### QUELLTEXT
17.10.2024

In einem Übersichtsartikel haben Forschende des Leibniz-Zentrums für Agrarlandschaftsforschung (ZALF) untersucht, wie sich der Klimawandel weltweit auf die Ernten auswirkt. Dazu wurden experimentelle und modellbasierte Studien ausgewertet und der Einfluss von höheren Temperaturen, veränderter Wasserverfügbarkeit und erhöhtem CO2-Gehalt auf die Erträge der Kulturarten Weizen, Mais, Hirse und Reis untersucht. Es wird deutlich, dass sowohl die Einflüsse als auch die Auswirkungen stark von der Getreideart, der Region und der Anbaumethode abhängen. Der Artikel erschien im November 2023 in Nature Reviews Earth & Environment und gehört inzwischen zu den höchst zitierten Artikeln im Erscheinungszeitraum im Bereich der Geowissenschaften.
Der Klimawandel wird voraussichtlich in vielen Regionen zu Ertragseinbußen führen, da höhere Temperaturen den Trockenstress verstärken und das Risiko von Ernteausfällen erhöhen. Eine höhere CO2-Konzentration in der Atmosphäre und wärmere Temperaturen könnten hingegen in höheren Lagen sogar zu höheren Erträgen führen. Dies gilt beispielsweise für Weizen und Reis in Skandinavien. Dazu kommt, dass durch kürzere Winter in den gemäßigten Zonen die Vegetationsperioden länger werden und die Pflanzen mehr Zeit haben zu wachsen. Im Gegensatz werden die Erträge in den Tropen wegen zu hoher Temperaturen und Wassermangel sinken. Dies kann auch nicht vollständig dadurch kompensiert werden, dass die Landwirtschaft angepasst wird. Für alle Regionen der Welt gilt, dass extreme Wetterereignisse eine erhebliche Bedrohung für die zukünftige Ernährungssicherheit darstellen.
######
- [AUFGABEN]:
• A. Prüfe, ob die folgenden Aussagen mit dem Text über Klimawandel und Ernten übereinstimmen, und beantworte jede mit Ja oder Nein samt den entscheidenden Worten des Textes als wörtlichem Zitat. (i) Der Übersichtsartikel erschien im November 2023 in Nature Reviews Earth & Environment. (ii) In den Tropen werden die Erträge steigen. (iii) Zu den untersuchten Kulturarten gehören Weizen, Mais, Hirse und Reis.
• B. Setze den Text über Klimawandel und Ernten im Anschluss an seinen letzten Satz fort.
### DATENSÄTZE
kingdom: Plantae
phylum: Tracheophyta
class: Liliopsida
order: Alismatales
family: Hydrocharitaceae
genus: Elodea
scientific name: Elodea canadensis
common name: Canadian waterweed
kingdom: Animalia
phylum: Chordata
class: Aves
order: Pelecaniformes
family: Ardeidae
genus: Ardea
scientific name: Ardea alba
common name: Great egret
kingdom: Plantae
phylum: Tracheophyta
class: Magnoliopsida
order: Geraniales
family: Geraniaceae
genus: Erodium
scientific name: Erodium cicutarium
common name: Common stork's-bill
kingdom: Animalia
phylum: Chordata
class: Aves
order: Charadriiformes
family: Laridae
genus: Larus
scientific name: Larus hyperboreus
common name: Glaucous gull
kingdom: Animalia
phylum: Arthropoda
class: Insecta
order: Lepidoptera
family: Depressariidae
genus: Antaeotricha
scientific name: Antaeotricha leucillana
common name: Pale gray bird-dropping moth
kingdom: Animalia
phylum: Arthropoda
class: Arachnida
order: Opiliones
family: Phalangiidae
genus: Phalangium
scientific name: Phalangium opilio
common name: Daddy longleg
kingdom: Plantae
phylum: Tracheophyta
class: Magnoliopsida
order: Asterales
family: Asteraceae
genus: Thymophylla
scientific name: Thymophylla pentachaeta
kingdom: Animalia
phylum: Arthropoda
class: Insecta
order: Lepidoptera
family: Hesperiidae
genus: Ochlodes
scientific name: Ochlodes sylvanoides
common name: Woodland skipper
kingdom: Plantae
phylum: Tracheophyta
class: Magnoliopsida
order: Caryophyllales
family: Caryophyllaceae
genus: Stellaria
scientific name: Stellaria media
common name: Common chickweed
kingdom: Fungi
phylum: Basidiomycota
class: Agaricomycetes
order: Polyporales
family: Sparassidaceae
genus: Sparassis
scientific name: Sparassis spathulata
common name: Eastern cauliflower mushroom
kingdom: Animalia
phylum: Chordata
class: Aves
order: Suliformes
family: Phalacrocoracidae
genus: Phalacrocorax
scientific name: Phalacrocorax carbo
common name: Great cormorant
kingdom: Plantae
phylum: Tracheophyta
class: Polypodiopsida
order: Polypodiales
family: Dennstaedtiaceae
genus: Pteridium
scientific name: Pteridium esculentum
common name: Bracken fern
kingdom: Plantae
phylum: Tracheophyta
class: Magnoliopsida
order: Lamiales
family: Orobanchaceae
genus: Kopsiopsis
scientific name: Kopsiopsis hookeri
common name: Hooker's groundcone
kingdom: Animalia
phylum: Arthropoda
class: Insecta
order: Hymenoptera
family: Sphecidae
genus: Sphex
######
- [LÖSUNGEN]:
• A.
(i) Ja: „Der Artikel erschien im November 2023 in Nature Reviews Earth & Environment“
(ii) Nein: „Im Gegensatz werden die Erträge in den Tropen wegen zu hoher Temperaturen und Wassermangel sinken.“
(iii) Ja: „auf die Erträge der Kulturarten Weizen, Mais, Hirse und Reis untersucht“

• B.
„Unsere Ergebnisse zeigen, dass es keine einfache und allgemeingültige Lösung gibt, um Erträge vor den Auswirkungen des Klimawandels zu schützen. Regional angepasste Anpassungsstrategien sind der Schlüssel, um Ernteverluste zu minimieren", sagt
Dr. Ehsan Eyshi Rezaei, Erstautor des Artikels und Wissenschaftler am ZALF. „Bewässerung und Anpassungen im Nährstoffmanagement sind die vielversprechendsten Optionen. Sie erfordern aber oft hohe Investitionen seitens der Landwirtschaft. Zudem ist Bewässerung nicht in allen Regionen im erforderlichen Umfang möglich, da die Ressourcen begrenzt sind“, so Dr. Rezaei weiter.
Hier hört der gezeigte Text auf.